California, the very emblem of growth, may be slowing down
For the 159 years of its statehood, California has been fueled by growth, with all its exorbitant promise and messy reality. Wildlands turned into cities, suburbs and farmlands at warp speed; the momentum seemed unstoppable even as the mind reeled at how, exactly, the state was going to handle it all.
So it seemed more than jarring last week when some political demographers suggested that after the 2010 census, for the first time, mighty California could lose a seat in the House of Representatives because other places are lapping us in the momentum department.
On that subject there is still much disagreement. Projections are based on differing sets of numbers, and the state’s own figures suggest that California could still gain a seat. (State and federal estimates of California’s population differ by more than 1 million people.)
Other demographers suggest that the state will remain at 53 seats, still by far the largest congressional delegation. But holding on is nothing like gaining seven to nine seats, as in recent decades.
The debate over which projection of population growth is most accurate might seem esoteric to drivers stuck on the 710 Freeway even during the summer vacation months. But the topic has real-life ramifications, because federal and state dollars flow on mathematical formulas tied to population. The size of the House delegation also has theoretical ramifications, though it is hard to get energized over the loss of a seat when the delegation manages to work together so infrequently.
Yet there is also the psychological effect.
Many Californians have grown tired of what growth represents; something “which used to be synonymous with sunshine and health and success now seems more malignant,” as author and social commentator Don Waldie put it.
Still, for all the problems -- traffic, crowded schools, not enough water -- there may be a sense of loss as a place that once symbolized endless possibility finds itself giving up residents and representatives to Texas. And Arizona. And Nevada. And many other places.
Talk of losing a House seat seemed to signal a sudden shift. In truth, the shift has been a giant one, but none too sudden.
The California of yore, drawing people from far and wide, pretty much died more than a decade ago.
In the go-go years, according to demographer Mary Heim of the state Department of Finance, California grew at an annual clip of 2.5%. Now the rate is 1.1%. Although huge in real numbers -- “we still grow every year by the size of the state of Wyoming,” Heim said -- it shows a clear diminution of the lure that once defined California.
The first change occurred in the early 1990s, when a recession slammed California’s aerospace and manufacturing firms.
In the year ending in July 1990, 200,000 more people moved to California from other states than left here, a 25-year high, according to a state report. In the year ending in July 1994, as its economy reeled, the number of people leaving California exceeded arrivals by more than 250,000.
There was another uptick in California’s popularity around 2000, Heim said, but growth has settled down since then.
“What we are seeing right now is fewer people coming into the state, and fewer going out,” she said, “a slowing down” of the historic trends.
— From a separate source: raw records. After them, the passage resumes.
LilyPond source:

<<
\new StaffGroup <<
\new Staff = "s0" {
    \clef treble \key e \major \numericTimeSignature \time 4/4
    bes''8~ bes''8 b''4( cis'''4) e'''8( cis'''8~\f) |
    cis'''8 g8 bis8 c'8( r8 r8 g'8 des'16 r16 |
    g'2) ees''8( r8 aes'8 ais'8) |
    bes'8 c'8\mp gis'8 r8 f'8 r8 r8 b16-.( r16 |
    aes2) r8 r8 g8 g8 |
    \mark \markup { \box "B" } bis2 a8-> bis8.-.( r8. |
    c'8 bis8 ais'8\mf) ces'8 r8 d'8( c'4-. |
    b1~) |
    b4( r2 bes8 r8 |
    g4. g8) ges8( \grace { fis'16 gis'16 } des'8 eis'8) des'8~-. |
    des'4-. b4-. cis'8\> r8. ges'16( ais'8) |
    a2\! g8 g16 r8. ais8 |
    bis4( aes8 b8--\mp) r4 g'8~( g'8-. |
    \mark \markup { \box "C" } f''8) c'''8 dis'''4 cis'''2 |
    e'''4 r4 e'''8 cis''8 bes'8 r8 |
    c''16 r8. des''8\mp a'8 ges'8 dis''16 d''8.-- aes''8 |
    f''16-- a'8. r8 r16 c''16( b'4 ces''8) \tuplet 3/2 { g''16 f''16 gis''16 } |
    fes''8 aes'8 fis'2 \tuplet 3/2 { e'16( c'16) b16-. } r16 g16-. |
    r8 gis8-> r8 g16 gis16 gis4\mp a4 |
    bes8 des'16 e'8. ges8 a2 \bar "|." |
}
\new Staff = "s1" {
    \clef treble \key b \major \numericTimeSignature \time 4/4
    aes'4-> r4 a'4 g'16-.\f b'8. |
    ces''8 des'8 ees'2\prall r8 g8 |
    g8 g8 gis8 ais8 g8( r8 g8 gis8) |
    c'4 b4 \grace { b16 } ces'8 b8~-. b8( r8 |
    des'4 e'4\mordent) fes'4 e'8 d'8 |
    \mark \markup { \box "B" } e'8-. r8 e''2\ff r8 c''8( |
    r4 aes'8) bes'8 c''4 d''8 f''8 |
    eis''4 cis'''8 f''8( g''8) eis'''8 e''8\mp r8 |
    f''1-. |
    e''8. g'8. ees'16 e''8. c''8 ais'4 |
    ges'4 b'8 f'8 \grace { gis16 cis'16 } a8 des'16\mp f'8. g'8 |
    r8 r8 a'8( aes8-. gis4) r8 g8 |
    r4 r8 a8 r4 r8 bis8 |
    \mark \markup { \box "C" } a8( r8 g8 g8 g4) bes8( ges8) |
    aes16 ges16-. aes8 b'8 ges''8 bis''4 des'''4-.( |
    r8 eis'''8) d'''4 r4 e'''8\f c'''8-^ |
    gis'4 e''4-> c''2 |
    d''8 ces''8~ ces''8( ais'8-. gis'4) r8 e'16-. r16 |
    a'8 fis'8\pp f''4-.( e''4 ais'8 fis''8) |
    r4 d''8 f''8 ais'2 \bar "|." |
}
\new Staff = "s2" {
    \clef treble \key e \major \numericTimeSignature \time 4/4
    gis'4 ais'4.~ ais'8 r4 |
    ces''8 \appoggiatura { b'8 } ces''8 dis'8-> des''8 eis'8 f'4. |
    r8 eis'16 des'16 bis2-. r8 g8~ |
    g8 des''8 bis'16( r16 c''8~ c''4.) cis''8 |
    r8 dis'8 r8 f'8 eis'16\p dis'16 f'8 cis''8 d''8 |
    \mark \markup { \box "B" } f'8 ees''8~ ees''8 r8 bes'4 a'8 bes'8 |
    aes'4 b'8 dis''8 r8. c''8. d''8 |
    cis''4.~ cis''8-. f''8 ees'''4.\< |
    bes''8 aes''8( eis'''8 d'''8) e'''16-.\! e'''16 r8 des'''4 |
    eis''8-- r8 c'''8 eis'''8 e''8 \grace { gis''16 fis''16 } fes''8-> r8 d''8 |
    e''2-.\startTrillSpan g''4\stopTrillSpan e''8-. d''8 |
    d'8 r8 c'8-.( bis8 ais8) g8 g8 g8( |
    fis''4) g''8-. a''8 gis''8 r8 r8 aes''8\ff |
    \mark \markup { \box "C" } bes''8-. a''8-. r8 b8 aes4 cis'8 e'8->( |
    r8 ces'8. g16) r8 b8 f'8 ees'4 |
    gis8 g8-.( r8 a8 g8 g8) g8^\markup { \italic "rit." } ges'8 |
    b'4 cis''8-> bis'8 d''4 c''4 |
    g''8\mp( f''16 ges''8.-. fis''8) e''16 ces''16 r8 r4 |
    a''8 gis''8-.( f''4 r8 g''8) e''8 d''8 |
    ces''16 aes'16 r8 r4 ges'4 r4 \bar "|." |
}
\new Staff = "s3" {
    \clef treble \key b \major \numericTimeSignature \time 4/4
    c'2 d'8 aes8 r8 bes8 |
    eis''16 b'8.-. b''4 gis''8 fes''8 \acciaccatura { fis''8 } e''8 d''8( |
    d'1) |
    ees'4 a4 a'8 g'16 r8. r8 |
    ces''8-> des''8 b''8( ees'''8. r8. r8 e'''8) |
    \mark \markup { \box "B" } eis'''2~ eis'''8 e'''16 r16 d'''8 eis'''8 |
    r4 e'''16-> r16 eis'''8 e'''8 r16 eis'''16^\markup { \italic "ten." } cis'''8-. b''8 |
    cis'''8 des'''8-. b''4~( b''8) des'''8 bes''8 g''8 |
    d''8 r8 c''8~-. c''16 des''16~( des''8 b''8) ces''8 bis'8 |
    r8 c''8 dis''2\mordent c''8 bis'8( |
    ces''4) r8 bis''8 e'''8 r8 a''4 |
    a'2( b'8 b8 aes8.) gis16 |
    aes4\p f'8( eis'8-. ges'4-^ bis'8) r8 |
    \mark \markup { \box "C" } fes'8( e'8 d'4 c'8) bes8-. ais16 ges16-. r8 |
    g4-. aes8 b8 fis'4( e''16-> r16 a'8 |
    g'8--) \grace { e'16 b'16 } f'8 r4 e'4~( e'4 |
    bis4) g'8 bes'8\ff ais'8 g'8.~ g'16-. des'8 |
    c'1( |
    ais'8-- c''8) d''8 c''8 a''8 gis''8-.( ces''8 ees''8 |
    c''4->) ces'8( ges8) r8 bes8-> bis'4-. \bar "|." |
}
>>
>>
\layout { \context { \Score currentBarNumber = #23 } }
Growth is fueled by three measures: international immigration, migration from other states and what those in the trade call the “natural increase,” the number of births minus the number of deaths. Once, California’s numbers were bolstered by refugees from the Dust Bowl and military veterans who, having been stationed here, were drawn back by the mild weather.
Today, most of the growth is the result of births to people who already live here. Foreign immigration persists, but not at the levels it once did.
The reason for the change: jobs, or the lack of them.
“The vast majority of the people who move into and out of California domestically are doing so for jobs,” said demographer Hans Johnson, a senior fellow with the Public Policy Institute of California. “Jobs are really a huge magnet.”
Because of that, he predicts that the state will lose more people -- or, rather, the increase in growth will be smaller -- because of the current recession.
But Heim disagrees, because in contrast to the state’s last recession, the economy is almost as bad everywhere else as it is in California.
“There’s less incentive to go because there might not be a job someplace else either, and moving is an expensive process,” she said.
While demographers wait to see who is right on such questions, Californians ponder what the end of the state’s long growth binge may mean for our collective state of mind.
Darry Sragow, a longtime political strategist, figures that most people haven’t a clue how many members of Congress represent California and won’t lose any sleep if there is one more or one less. But among the minority who do care about such things, it is “yet another symbol of the decline of the Republic of California,” he said.
“The vision of California is that we are always growing,” he said. “The idea that we would shrink suggests we have reached an era of limits.”
Already, politicians and the public lament that we are no longer the state that built out the state university system, the freeways, the water project. (Not that they want to pay for it.)
Legislators find it so hard to reconcile what California was supposed to be and what it has money for that the budget debate once again drones on weeks after it was to have been settled.
Put another way, California is navigating from a civic adolescence when spending came on someone else’s dime to an adulthood when it has to figure out how to pay the rent.
“Eventually we’re moving from California as a kind of fast-growing, boomtown state to one that is more mature -- with slower growth -- and has another set of problems,” demographer Johnson said.
“It makes you then think differently about where you live.”